Facebook wants to build trust in AI with its Casual Conversations dataset
Taking an active rather than reactive position on building trustworthy AI, Facebook has opened a new dataset to algorithm developers globally.
Casual Conversations is a collection of 45,000 videos of people chatting. The subjects are of various ages and skin tones and three gender choices. Lighting conditions also vary markedly.
The dataset, something that is reused from a Facebook deepfake research project, is intended to be a reality check for developers who want to root out age, race and gender bias from their computer vision and/or audio products.
Including voices is expected to help minimize biases based in audio applications, too.
It comes at a time when democratically elected governments and an increasing number of large businesses are trying to figure out how best to win over popular opinion about a topic that causes most eyes to glaze over in the details. Other eyes open wide with concern that AI will be used in unethical or dangerous ways.
Too often, proponents and vendors give lip service to the most important factor in AI’s future — its trustworthiness.
Facebook, the company and app that people love to hate to use every available moment, perhaps knows intimately that trust in technology that touches people’s personal lives cannot be taken for granted.
Everyone — all 3,011 people — talking in Casual Conversations were asked their age and gender rather than have researchers or software guess. That certainty makes the dataset considerably valuable to developers.

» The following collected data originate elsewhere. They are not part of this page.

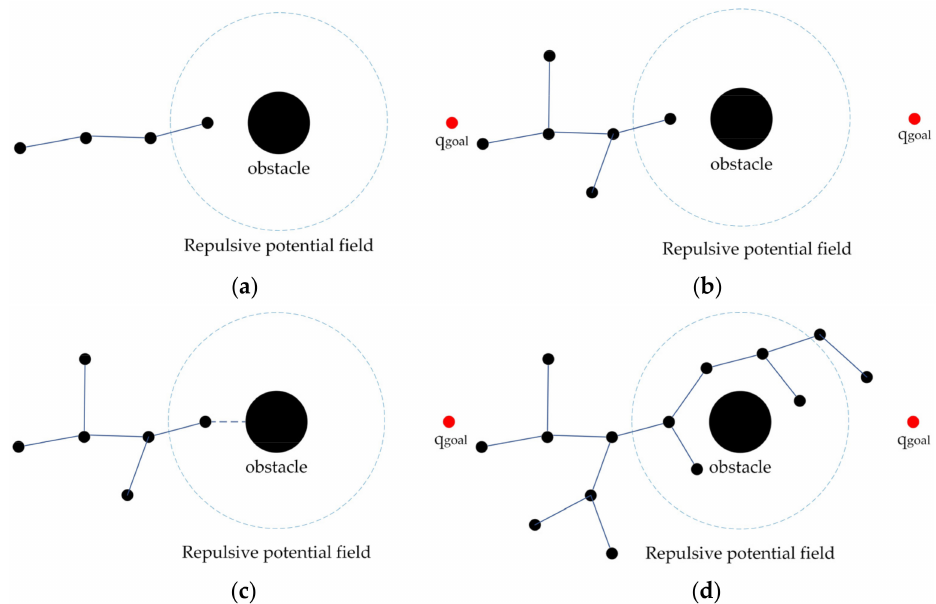
Figure 3. The random tree falls into a trap in the repulsive potential field. ( a ) The random tree entering obstacle potential field; ( b ) The random tree begins to expand randomly; ( c ) The random trees collide with obstacles; ( d ) The random tree is expanded several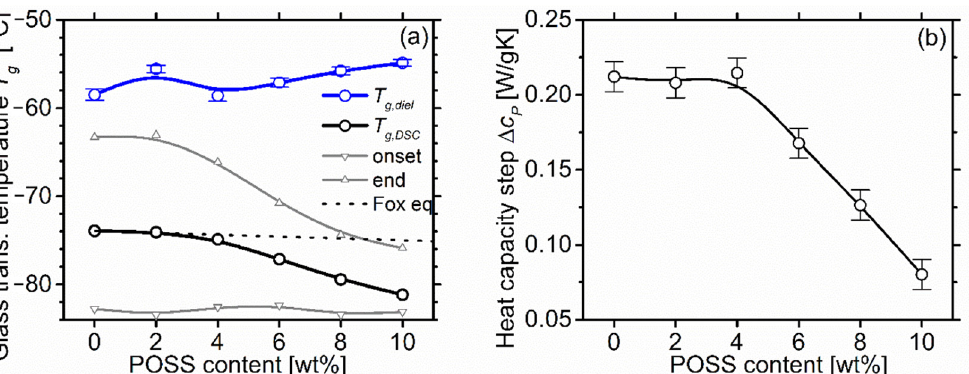
Figure 6. ( a ) Glass transition temperature as measured by two techniques (Dielectric Relaxation Spectroscopy, DRS, to be discussed in Section 2.5). The onset and endpoints of the glass transition step in DSC are plotted as grey lines. The dotted line corresponds to the estimation of T g according to Fox equation, taking into account that T g of POSS is − 84 ◦ C [32]. ( b ) Heat capacity change at midpoint as a function of POSS content. Lines are guides to the eye.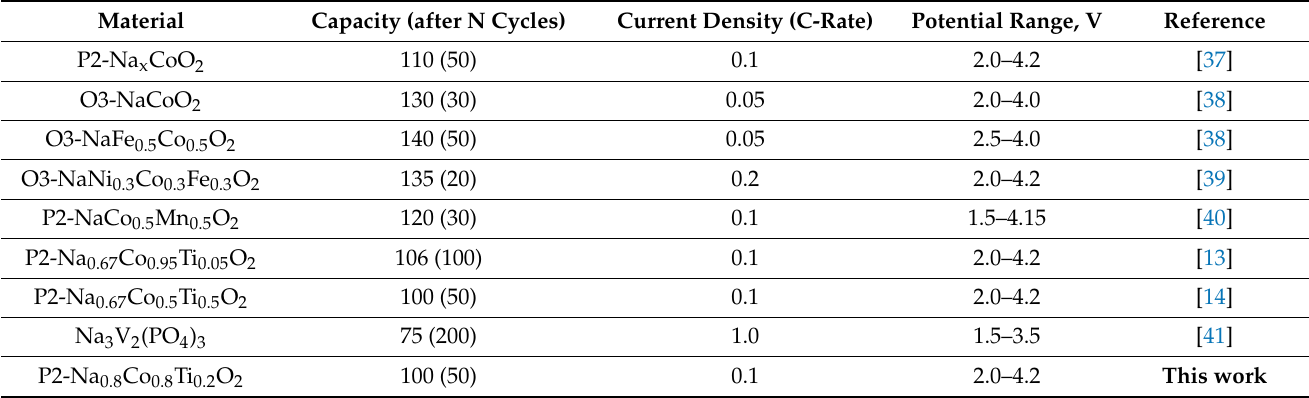
Table 2. List of cobalt-containing layered cathode materials for Na-batteries and their electrochemical performance. For comparison, electrochemical performance of a commonly used Na 3 V 2 (PO 4 ) 3 cathode with a polyanionic structure is presented as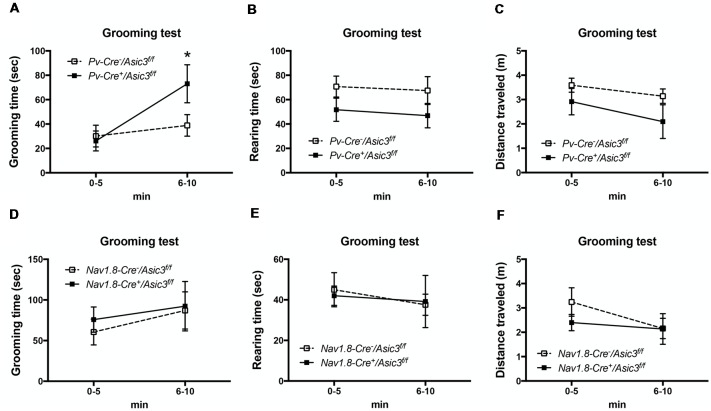
Deletion of Asic3 in parvalbumin-positive (Pv+) neurons increased grooming behavior. (A)
Pv-Cre+/Asic3f/f mice showed more grooming behavior than Pv-Cre−/Asic3f/f mice (genotype: F(1,14) = 1.738, p = 0.2085; time: F(1,14) = 7.431, p = 0.0164; interaction: F(1,14) = 3.517, p = 0.0817; Post hoc analysis: *p < 0.05 0–5 min vs. 6–10 min in Pv-Cre+/Asic3f/f). N = 8 mice per group. No difference was found in (B) rearing and (C) distance traveled behaviors between in Pv-Cre+/Asic3f/f and Pv-Cre−/Asic3f/f mice. No difference was found in (D) grooming behavior, (E) rearing, and (F) distance traveled behaviors between Nav1.8-Cre+/Asic3f/f and Nav1.8-Cre−/Asic3f/f mice. N = 7–9 mice per group. Data are mean ± SEM. Data analyzed by two-way ANOVA.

For gender, they could only choose male, female or other, something that Facebook almost apologizes for. The company explicitly points out it knows that that is “insufficient.” The dataset is a “good, bold first step forward,” and will be expanded over time to include other gender identities.
The company said it believes Casual Conversations is unique in that it is open sourced, includes paid actors who chose to participate and gets the gender and age information from participants.
Apparent skin tone for each participant was assigned by trained annotators, according to Facebook, based on the Fitzpatrick classification tool. The variable ambient lighting was tagged as well, to measure how skin tones look under less-clinical conditions.